▶ PROVIDED RECORDS
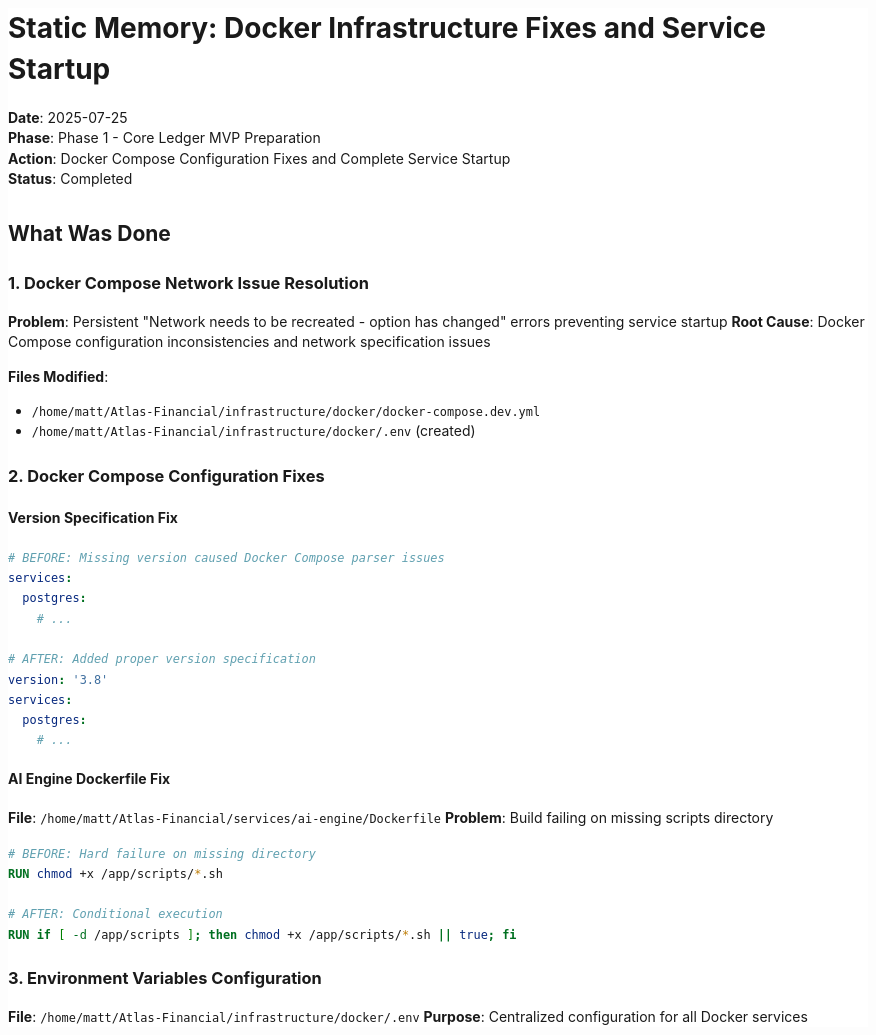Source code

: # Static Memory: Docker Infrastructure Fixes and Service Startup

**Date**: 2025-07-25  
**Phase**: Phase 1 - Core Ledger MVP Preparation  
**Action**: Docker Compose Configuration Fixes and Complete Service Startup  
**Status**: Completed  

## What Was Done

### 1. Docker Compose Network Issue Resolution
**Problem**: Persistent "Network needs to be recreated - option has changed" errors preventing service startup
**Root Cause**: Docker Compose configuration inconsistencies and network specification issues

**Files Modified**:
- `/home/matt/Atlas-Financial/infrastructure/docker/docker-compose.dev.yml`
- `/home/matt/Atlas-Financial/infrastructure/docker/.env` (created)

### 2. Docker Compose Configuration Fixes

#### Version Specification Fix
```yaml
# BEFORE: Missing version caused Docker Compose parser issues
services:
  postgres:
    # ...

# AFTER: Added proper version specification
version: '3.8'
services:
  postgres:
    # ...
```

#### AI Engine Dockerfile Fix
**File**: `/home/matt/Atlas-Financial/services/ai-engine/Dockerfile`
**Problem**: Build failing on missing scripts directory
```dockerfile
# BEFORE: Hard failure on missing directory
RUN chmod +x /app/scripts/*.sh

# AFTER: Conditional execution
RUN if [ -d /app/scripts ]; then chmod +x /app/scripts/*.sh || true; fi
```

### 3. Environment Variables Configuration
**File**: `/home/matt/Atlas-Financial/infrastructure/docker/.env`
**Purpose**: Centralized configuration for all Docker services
==
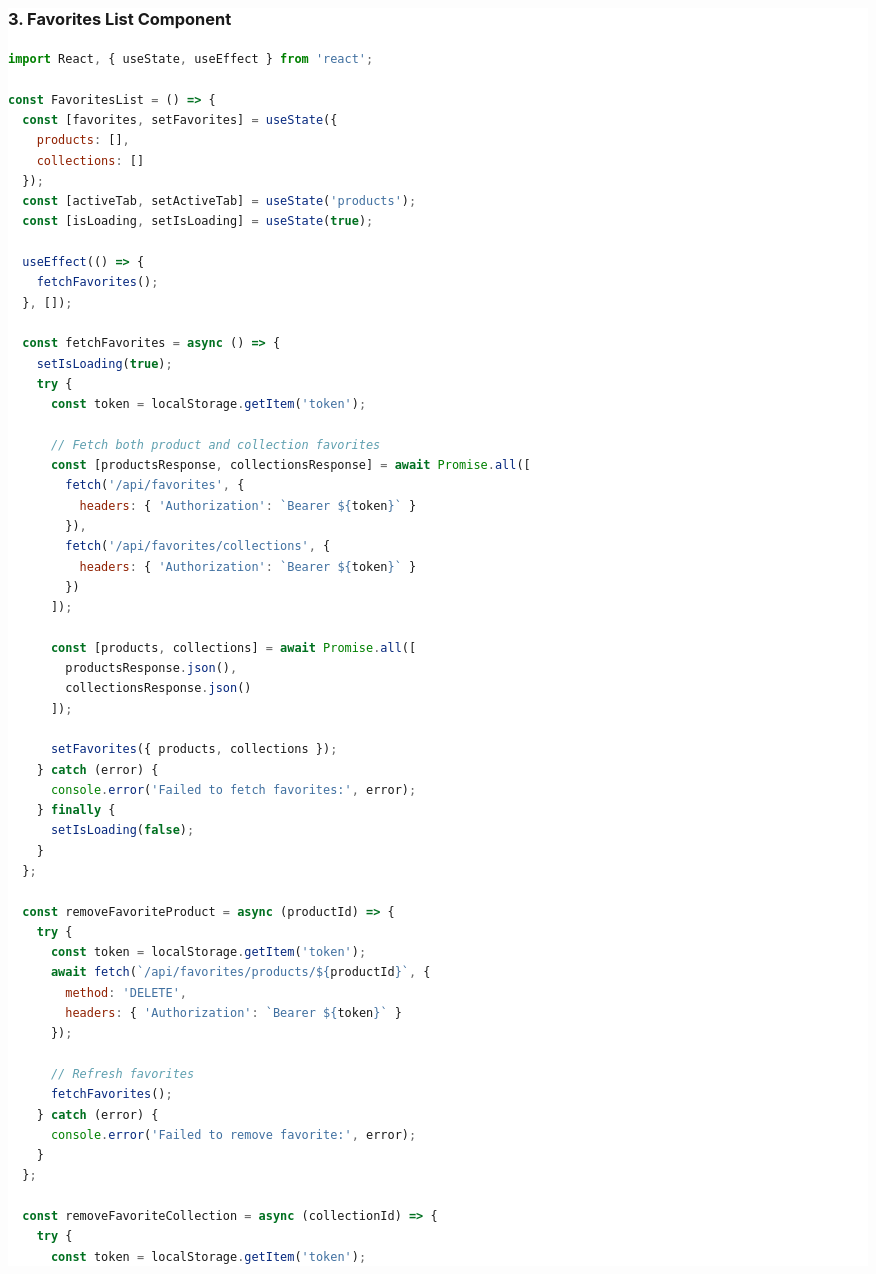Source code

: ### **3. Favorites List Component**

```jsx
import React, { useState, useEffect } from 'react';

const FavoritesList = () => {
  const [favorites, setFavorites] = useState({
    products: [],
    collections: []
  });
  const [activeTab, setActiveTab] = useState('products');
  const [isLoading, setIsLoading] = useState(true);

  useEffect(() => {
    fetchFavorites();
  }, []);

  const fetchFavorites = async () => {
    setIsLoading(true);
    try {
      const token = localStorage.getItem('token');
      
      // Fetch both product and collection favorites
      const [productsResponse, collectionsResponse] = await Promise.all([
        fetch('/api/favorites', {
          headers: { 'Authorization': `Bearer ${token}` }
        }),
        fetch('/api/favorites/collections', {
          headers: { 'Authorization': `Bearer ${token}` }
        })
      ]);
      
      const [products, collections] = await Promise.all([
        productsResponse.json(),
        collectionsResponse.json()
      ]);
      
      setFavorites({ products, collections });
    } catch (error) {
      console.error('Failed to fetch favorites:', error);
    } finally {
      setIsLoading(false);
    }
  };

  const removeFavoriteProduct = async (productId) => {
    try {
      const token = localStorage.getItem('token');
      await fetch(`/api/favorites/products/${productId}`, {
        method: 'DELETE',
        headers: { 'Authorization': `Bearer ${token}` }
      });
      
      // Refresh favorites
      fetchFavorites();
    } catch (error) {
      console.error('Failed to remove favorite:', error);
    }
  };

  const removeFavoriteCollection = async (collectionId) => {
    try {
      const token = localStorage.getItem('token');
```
* * *
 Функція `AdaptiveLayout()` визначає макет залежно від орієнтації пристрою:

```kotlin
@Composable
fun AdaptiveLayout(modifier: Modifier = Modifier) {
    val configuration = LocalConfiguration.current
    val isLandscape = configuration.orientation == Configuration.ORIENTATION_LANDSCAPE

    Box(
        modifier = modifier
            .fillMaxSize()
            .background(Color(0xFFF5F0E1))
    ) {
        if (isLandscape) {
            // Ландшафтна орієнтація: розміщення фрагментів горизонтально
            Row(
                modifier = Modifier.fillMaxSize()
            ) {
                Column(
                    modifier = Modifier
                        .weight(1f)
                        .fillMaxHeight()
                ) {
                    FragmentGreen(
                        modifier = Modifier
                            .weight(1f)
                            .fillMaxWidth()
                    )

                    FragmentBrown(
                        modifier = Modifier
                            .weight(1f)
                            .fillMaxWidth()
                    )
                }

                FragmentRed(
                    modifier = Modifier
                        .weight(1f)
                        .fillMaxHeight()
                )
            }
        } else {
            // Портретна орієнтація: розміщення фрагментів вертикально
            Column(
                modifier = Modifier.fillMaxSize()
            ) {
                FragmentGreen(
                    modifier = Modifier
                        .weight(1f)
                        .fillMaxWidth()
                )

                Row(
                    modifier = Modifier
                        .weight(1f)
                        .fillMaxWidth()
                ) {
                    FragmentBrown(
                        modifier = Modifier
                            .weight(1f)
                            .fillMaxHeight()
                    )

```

▶ EXERCISE DIRECTIONS
Return all lines from the entries that contain the string "Promise".

▶ RESULT OF THE EXERCISE
      const [productsResponse, collectionsResponse] = await Promise.all([
      const [products, collections] = await Promise.all([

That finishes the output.